La mostra dedicata a Paul Troubetzkoy alle Gallerie d’Arte Moderna di Milano propone un itinerario che attraversa le fasi più significative della carriera di un artista cosmopolita. Proveniente da percorsi artistici tra Parigi, l’Italia e gli Stati Uniti, Troubetzkoy è noto per la capacità di renderizzare il movimento e l’intensità emotiva attraverso superfici bronzee lavorate con gesti rapidi e vibranti.
L’esposizione intende restituire questa cifra espressiva, mettendo in dialogo ritratti celebri e pezzi animalier che testimoniano la sua versatilità.
Chi si avvicina a questa mostra scoprirà come l’artista trasformi il bronzo in qualcosa di simile a una materia luminosa: non si tratta solo di peso e volume, ma di un lavoro capace di suggerire aria, luce e vita. Tra i riferimenti biografici emergono anche gli incontri con figure come Lev Tolstoj e George Bernard Shaw, che collocano Troubetzkoy in un circuito culturale europeo e transatlantico particolarmente vivace.
Perché vale la pena visitare
La rassegna offre una rara possibilità di osservare da vicino la tecnica di un maestro che univa sensibilità e mestiere: i ritratti non sono semplici somiglianze, ma indagini psicologiche che prendono forma attraverso piccole incisioni e smussi della superficie. Il visitatore avverte l’importanza del ritratto come strumento per indagare l’identità; l’opera diventa un luogo dove la fisionomia e l’anima si incontrano. Inoltre, la presenza di opere animalier mostra un altro versante della produzione, in cui l’energia del movimento è catturata con la stessa energia esecutiva degli autoritratti.

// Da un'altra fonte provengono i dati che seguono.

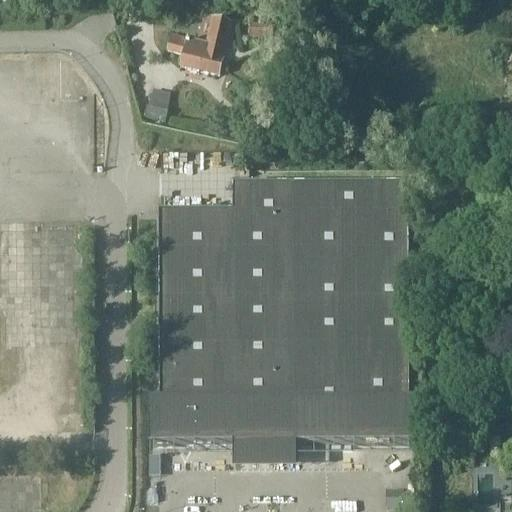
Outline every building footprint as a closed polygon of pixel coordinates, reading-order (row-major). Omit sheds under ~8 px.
[(232,25),(213,20),(206,47),(171,38),(167,53),(183,57),(180,69),(218,79),(232,25)] [(251,39),(272,40),(273,28),(252,27),(251,39)] [(146,121),(165,125),(171,96),(152,92),(146,121)] [(259,149),(276,153),(279,141),(262,138),(259,149)] [(279,456),(295,456),(295,449),(377,449),(410,449),(409,189),(403,189),(233,190),(233,217),(159,217),(160,409),(155,409),(155,408),(153,408),(154,450),(235,450),(235,456),(252,456),(265,456),(279,456)] [(435,391),(451,391),(453,365),(437,364),(435,391)] [(453,366),(451,391),(451,393),(478,393),(479,367),(453,366)]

Il valore storico e critico
Inserire Troubetzkoy nel contesto dei tardi Ottocento e dei primi decenni del Novecento significa riconoscere la sua capacità di dialogare con correnti diverse: da un lato la tradizione figurativa europea, dall’altro le sollecitazioni americane ricevute durante i suoi soggiorni. Il catalogo della mostra e la selezione dei prestiti, provenienti da collezioni pubbliche e private, sottolineano come il suo lavoro abbia mantenuto una rilevanza critica grazie a una pratica scultorea che privilegia l’immediatezza del tratto e la presenza fisica dell’opera.
Il linguaggio della scultura
Il tratto distintivo di Troubetzkoy sta nella capacità di rendere il movimento percepito più che il movimento descritto: la superficie bronzea non è levigata per perfezione estetica, ma lavorata per suggerire respiro e ritmo. Questo approccio mette in luce il ruolo della texture come elemento narrativo, dove il gesto dell’artista comunica tanto quanto la forma finale. In questo senso la scultura diventa una partitura visiva, in cui la luce e l’ombra giocano il ruolo di strumenti musicali che orchestrano l’attenzione dello spettatore.
Dettagli tecnici e materiali
Accanto al bronzo, la mostra illustra tecniche di modellazione e di fusione che spiegano come si raggiunge quel particolare effetto «vibrante». L’uso di piccole increspature e di tocchi rapidi sulla cera prima della fusione è spiegato attraverso didascalie e schede tecniche: il risultato non è solo un oggetto finito, ma la testimonianza di una pratica artigianale raffinata che combina intuizione e competenza metallurgica.
Informazioni pratiche
La mostra è ospitata alle Gallerie d’Arte Moderna, in via Palestro 16, Milano, e rimane aperta dal 27-02-2026 al 28-06-2026. L’orario di visita è da martedì a domenica, dalle 10:00 alle 17:30. Il biglietto ha un prezzo minimo di 8,00 euro e un prezzo massimo di 16,00 euro. Per informazioni e approfondimenti è disponibile la pagina ufficiale: http://www.gam-milano.com/mostre/future/troubetzkoy.
Consigli per la visita
Per godere appieno dell’esposizione è utile prevedere almeno un’ora e mezza di tempo, soffermandosi sulle opere principali e consultando le schede. Chi desidera un’esperienza più guidata può informarsi sui servizi didattici e sulle visite guidate offerte dall’istituzione. Infine, visitare la mostra in orari meno affollati consente di percepire meglio il gioco di luci sulle superfici bronzee e di apprezzare le sfumature del linguaggio scultoreo.